まさか極秘任務の内容がまさか、アイドルになれと言われるなど露にも思っていなかったのだから。
「………………は?」
達也が思わず口を開き、固まるのも当然なのかもしれない。だが、自分が間抜けな顔を曝していると思うと同時に、思考回路もすぐに復旧し、元の無表情に戻る。
「ふふふ、達也さんでもそのような顔をするのね。初々しいわ。」
「………いきなり”アイドル”になれと言われれば、自分の耳を疑いたくなるのは当然かと思いますが。」
「そうね、達也さんには縁がない世界だものね。達也さんの気持ちは分かるわよ?」
(分かるなら、そもそも”アイドルになれ”とは言わないんじゃないか?)
達也は頭の中で真夜に白々しい言い回しを突っ込んだが、口には出さない。その代わりに別の事を言う。
「今まで、叔母上の命令された任務は暗殺や裏工作等でした。普通はそっちの方面で俺を呼び出したと考えた方が妥当です。
今回も、叔母上が個人的に報復したいターゲットでもいるのかと思い、来てみたのですが…。
そんな俺に、なぜ”アイドル”というものになれと?」
達也が言ったとおり、四葉の闇の仕事を幼少時からこなしてきた達也に、それとはまったく正反対の任務につけというのか。
達也は真夜の真意が窺えずに、真夜に一歩のリードを許していた。
追究する達也の目は、無意識に鋭くなる。
「最近、人間主義者が活発になってきているのは知っているでしょ?」
「はい、そうですね。活発になっているというより、元々内側に秘めていた負の感情が何かのきっかけで溢れ出ているとも言えるでしょうが。」
任務とは到底関係なさそうな話題だが、達也は真夜のこの話題からなんとなく予想を立てる。……決して、認めたくないが。
真夜も達也が遠まわしに誰かが人間主義者を煽っているという意味を正確に読み取って、感心した微笑みで話を続ける。
「そうね…、去年は色々ありましたから…。

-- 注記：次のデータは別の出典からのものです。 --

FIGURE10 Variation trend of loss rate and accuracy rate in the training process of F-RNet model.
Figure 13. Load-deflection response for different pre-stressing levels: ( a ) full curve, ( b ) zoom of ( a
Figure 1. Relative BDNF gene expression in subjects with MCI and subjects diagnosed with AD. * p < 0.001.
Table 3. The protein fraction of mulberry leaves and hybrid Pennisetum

達也さんも大変ご活躍したでしょう?」
「俺にとっては不本意の連続でした。俺が望んだ訳ではないですよ。」
「それは理解しているわ。でも、強大な力に引きつられて、寄ってくるのも然り。」
「……つまり、人間主義者によるテロがあるという事ですか?芸能関係で。」
達也の回答に満足そうに微笑む真夜。
「よくできましたね、達也さん。その通り、ある情報を手に入れましてね。近々芸能界に人間主義者思考の動きが起きようとしています。

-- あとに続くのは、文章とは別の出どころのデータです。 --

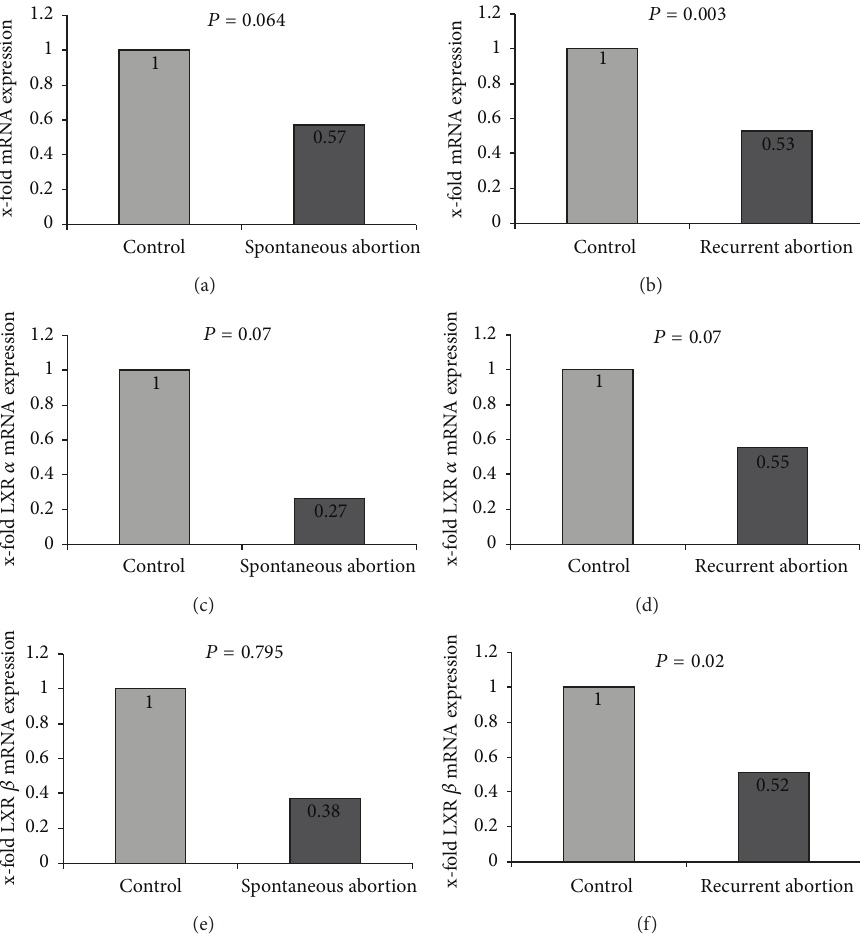
Figure 2: Quantification of mRNA expression of LXR A and B in placentas of spontaneous miscarriages and recurrent miscarriage. (a) We identified a nonsignificant downregulation of LXR mRNA expression in spontaneous abortion placentas compared to normal controls (57%, 𝑃 = 0.064 ). (b) In recurrent abortion we identified a downregulation of LXR mRNA expression to 53% compared to control placentas. (c) LXR A was downregulated to 27% ( 𝑃 = 0.07 ) and (e) LXR B was downregulated to 38% ( 𝑃 = 0.795 ). (d) LXR A was downregulated to 55% ( 𝑃 = 0.07 ) and (f) LXR B was downregulated to 52% ( 𝑃 = 0.02 ). Mann-Whitney- 𝑈 test was used for evaluation of two independent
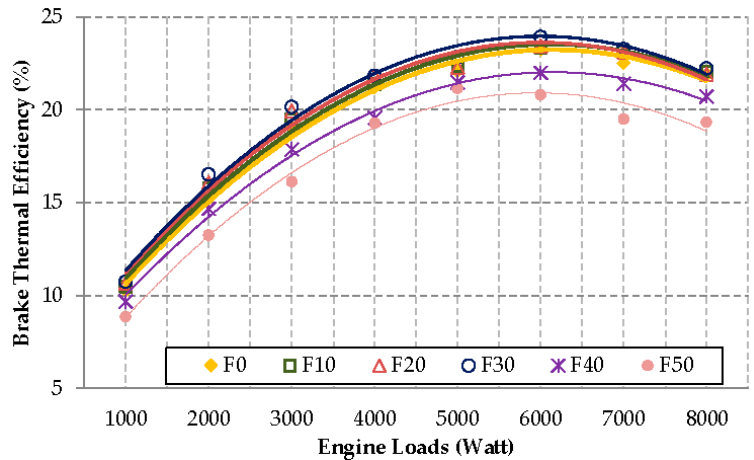
Figure 4. Brake thermal efficiency changes with engine loads.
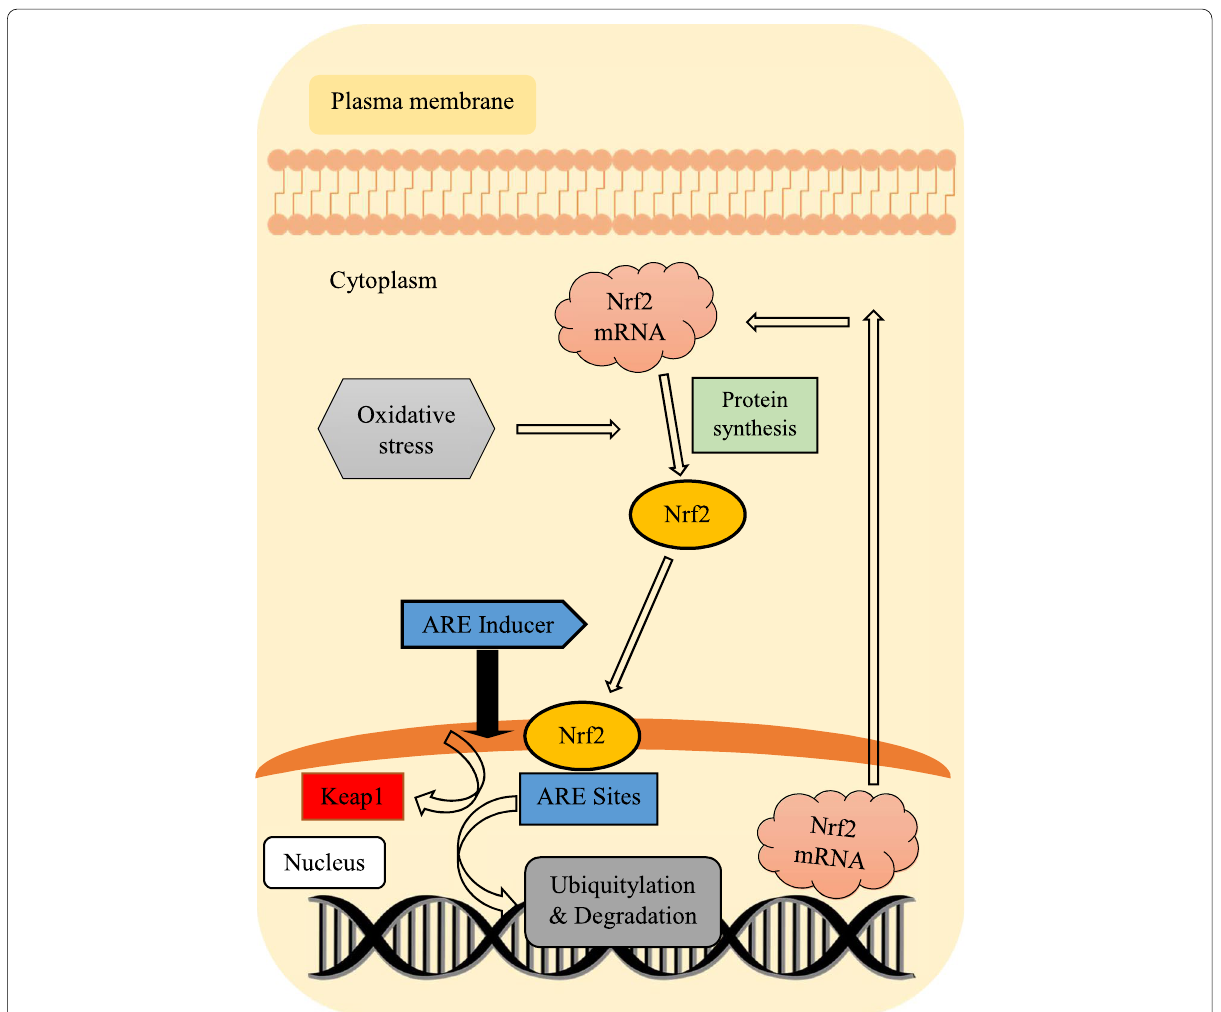
Fig. 5 Nrf2 pathway (the NFE2L2 gene encodes nrf2, transcription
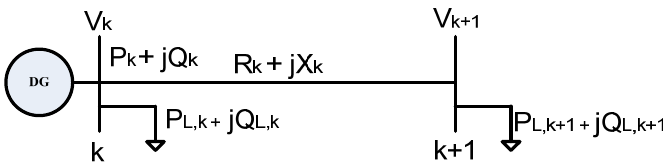
Figure 1. Two-bus distribution system for load flow analysis.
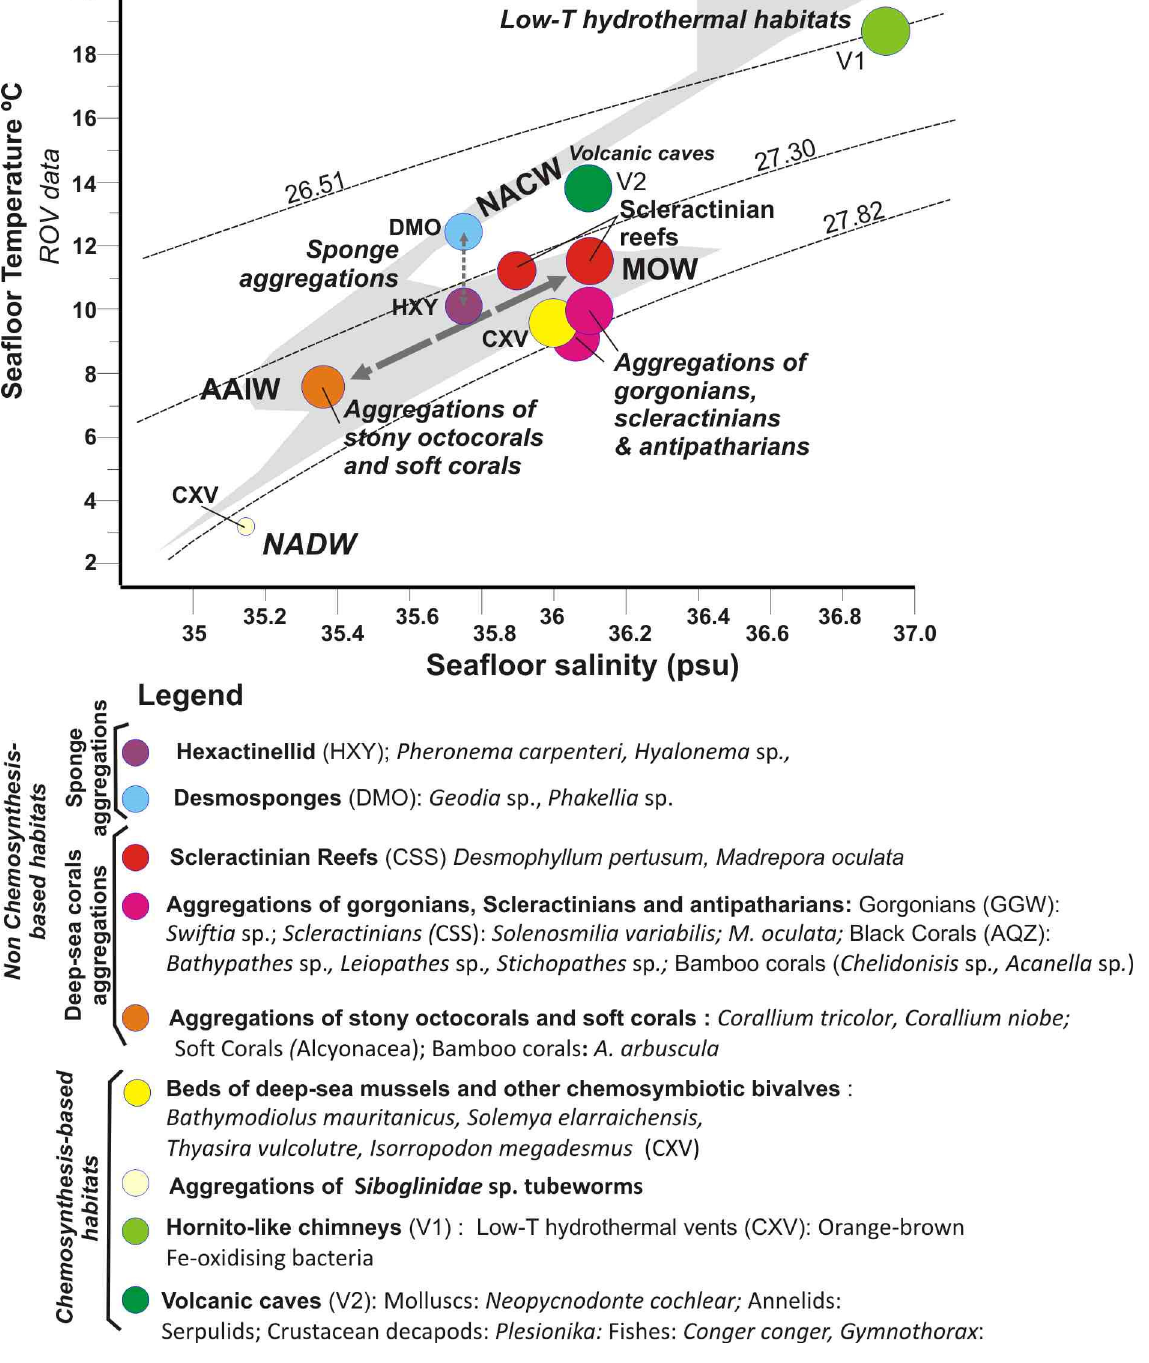
Figure 13. T-S diagram for the in-situ water mass conditions measured with the ROV for each of the type of habitats (full data listed in Supplementary Table S3). Background grey pattern corresponds to CTD data and dashed lines (from top to bottom) to constant potential density (isopycnal) contours = 26.51, 27.30 and 27.82 dividing four regions corresponding to the main different water masses defined by [33]: NACW, AAIW, MOW and NADW defined by [33]. Legend: FAO Taxa Classification and Codes for Vulnerable Marine Ecosystems (VMEs) (http://www.fao.org/in-action/vulnerable-marine- ecosystems/vme-database, accessed 1 December 2020).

それにちなんで、様々な思惑が絡み合っているようでして、厄介なのよ。」
「ですが、そういう事なら、叔母上が事前に手を回すなりすれば事足りると思いますが?
黒羽家に頼む事をせずに、なぜ俺が対処するのですか?そこまで深刻には感じないのですが。」
「だって……」
真夜に珍しく頬を朱色に染め、恥じらい、視線を少し逸らして真紅の唇から……
「だって、達也さんのアイドル姿見てみたいんだもの…。」
まるで乙女のように、何かを期待している目で楽しそうに微笑む。
これには、達也も絶句する。
そして、真夜の体内を視て、アルコールが入っていない事を確認した。入ってくれていれば、先程の言動も百歩譲って頷けた。しかし、アルコールが入っていないとなると、もはや狂ったとしか思えない。

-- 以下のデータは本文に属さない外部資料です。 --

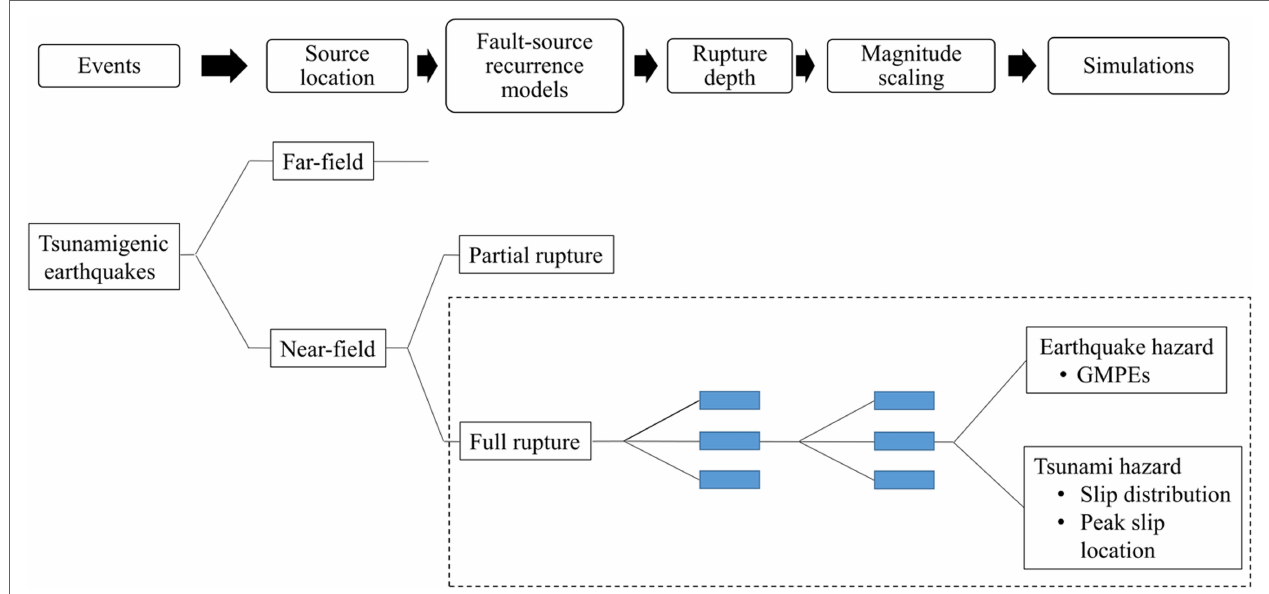
FIGURE 3 | Generic logic tree for the probabilistic seismic and tsunami hazard analysis. The dashed box shows the full-rupture event considered in the example applied to the Cascadia subduction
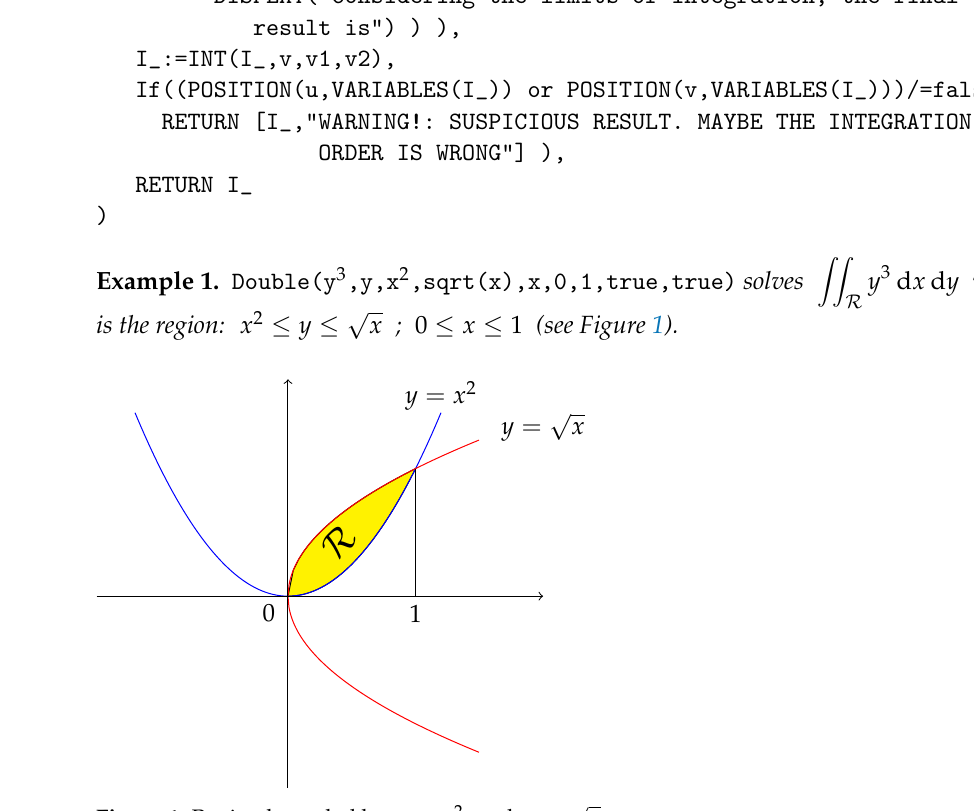
Figure 1. Region bounded by y = x 2 and y =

達也は、葉山に視線を向け、助けを求める。葉山なら何か知っているのではないかと。
確かに葉山は何かを知っていた。
しかし、それを決して話さず、寧ろ真夜の言動に笑いを溢している。
この状況に達也は、頭を抱え、まさかそんな理由で自分にアイドル白と言っているのかと思うと、めまいがしてきたのだった。
(……これはもう断る方向でいこう。)
極秘任務の内容を聞いてから、そう思っていたが、真夜の発した理由で更に決意を固める達也だった。
真夜が乙女になった!!
それだけの力が達也に!! 達也はあり得ないってそっぽ向けそうだけど。
しかし、真夜はあきらめないよ、絶対! そしてうちも!必ず達也をアイドルにしてみせる!!